Dort ging es aber nicht darum, Wunden zu lecken. Vielmehr wurde die Initiative »Wir zahlen nicht« vorgestellt. Auf der Kampagnenplattform werden Unterschriften von Menschen gesammelt, die nicht mehr die höheren Preise für Strom bezahlen wollen. Bisher haben sich dort etwa 3600 Menschen eingetragen. Das Bündnis strebt eine Unterstützer*innenzahl von einer Million an. Erst dann soll der Zahlungsboykott beginnen. »Dann ist es nicht mehr einfach möglich, Zahlungsverweiger*innen mit Stromsperren und Schufa-Einträgen das Leben schwer zu machen«, erklärte Marie Bach. Man habe sich vorher intensiv mit diesen unangenehmen Folgen auseinandergesetzt, betonen auch andere Aktivist*innen der Kampagne »Wir zahlen nicht«.

Wie schwierig es ist, die magische Zahl von einer Million Unterstützer*innen zusammenzubekommen, betonen auch zwei Vertreter*innen der britischen Kampagne Enough ist Enough (Genug ist genug), die Vorbildfunktion für die Aktivist*innen in Deutschland hat. Obwohl in Großbritannien die Resonanz von Beginn an sehr groß war und es schnell in vielen Städten selbstorganisierte Initiativen gab, die den Zahlungsboykott verbreiteten, ist man noch weit von der selbst gestellten Aufgabe entfernt, eine Million Erklärungen zu sammeln.

Die Initiativen in Deutschland und Großbritannien stellen vier konkrete Forderungen.
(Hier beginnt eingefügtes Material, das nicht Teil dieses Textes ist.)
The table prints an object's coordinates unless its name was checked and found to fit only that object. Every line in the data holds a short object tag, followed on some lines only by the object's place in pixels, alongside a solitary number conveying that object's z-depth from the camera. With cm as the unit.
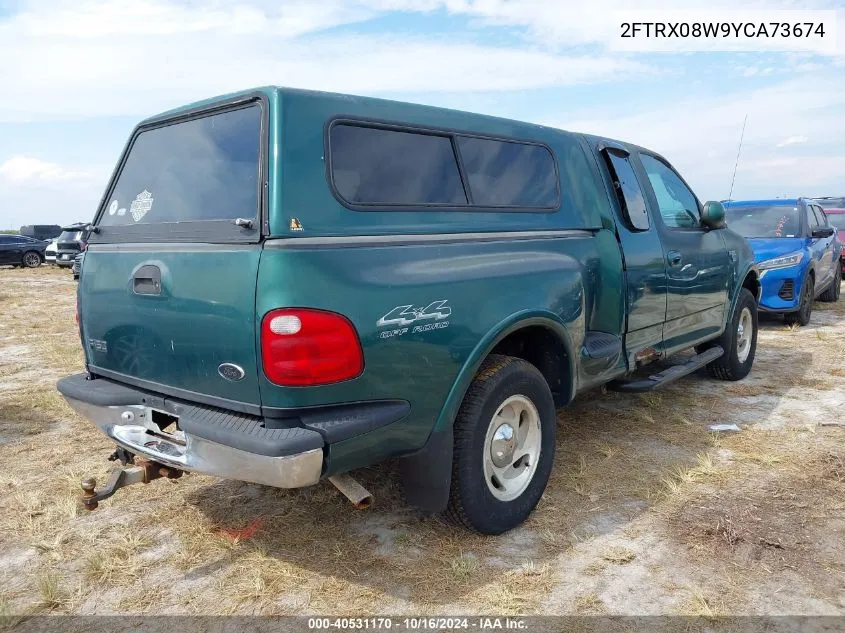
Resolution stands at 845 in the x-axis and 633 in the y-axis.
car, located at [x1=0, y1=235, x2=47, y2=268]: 2433
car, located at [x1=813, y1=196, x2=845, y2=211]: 1587
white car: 2291
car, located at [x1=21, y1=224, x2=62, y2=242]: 3488
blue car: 859
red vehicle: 1362
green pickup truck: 249
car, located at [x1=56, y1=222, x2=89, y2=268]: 1896
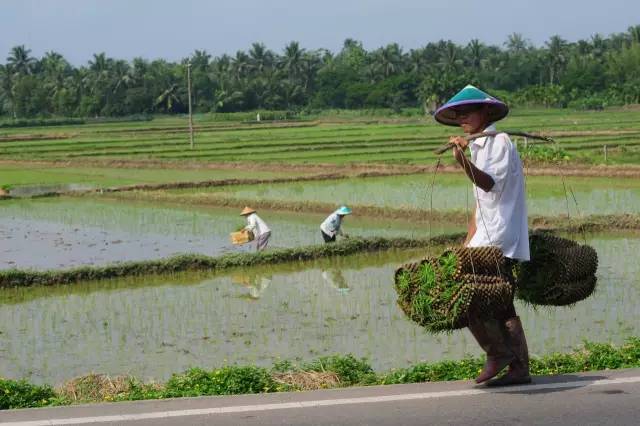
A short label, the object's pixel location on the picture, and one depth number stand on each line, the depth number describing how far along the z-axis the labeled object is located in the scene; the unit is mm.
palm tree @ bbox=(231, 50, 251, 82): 85000
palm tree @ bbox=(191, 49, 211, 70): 92375
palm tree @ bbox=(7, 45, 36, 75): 86575
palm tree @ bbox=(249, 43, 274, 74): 85875
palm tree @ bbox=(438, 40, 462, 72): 80312
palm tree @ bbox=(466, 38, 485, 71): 85000
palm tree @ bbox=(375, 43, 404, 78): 81812
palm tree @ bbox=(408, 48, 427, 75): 82438
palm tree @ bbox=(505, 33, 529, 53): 116038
Sie wollen ein Verbot von Stromsperren bei Menschen, die Rechnungen nicht bezahlen können, eine Deckelung des Strompreises bei 15 Cent die Kilowattstunde, 100 Prozent erneuerbare Energie und die Vergesellschaftung der Energiewirtschaft. Damit wird an verschiedene aktuelle Kämpfe, beispielsweise der Klimabewegung, aber auch der Bewegung für die Sozialisierung der Immobilien- und Energiewirtschaft angeknüpft sowie an aktuelle gewerkschaftliche Tarifkämpfe.

Auch bei diesen Auseinandersetzungen geht es darum, Reallohnverluste zu verhindern. Die hohe Inflation soll durch zweistellige Lohnerhöhungen ausgeglichen werden. Der dreitätige Warnstreik der Postbeschäftigten hat kürzlich einen Vorgeschmack auf die harten Tarifauseinandersetzungen der nächsten Monate gegeben. In den Medien der Dienstleistungsgewerkschaft Verdi wird an den mehrtätigen Streik der Beschäftigten des öffentlichen Dienstes im Jahr 1974 erinnert, mit dem die DGB-Gewerkschaft Öffentliche Dienste, Transport und Verkehr (ÖTV) ein Tarifergebnis von elf Prozent durchsetzen konnte.

Die ÖTV ging im Jahr 2001 in der Vereinten Dienstleistungsgewerkschaft Verdi auf. Aktuell wird eine zivilgesellschaftliche Unterstützung der Tarif- und Arbeitskämpfe vorbereitet. An Koordinierungstreffen sind auch Aktivist*innen des Bündnisses »Genug ist genug« beteiligt. »Der gewerkschaftliche Kampf gegen den Reallohnverlust ist eine Fortsetzung der Krisenproteste« lautet die Devise.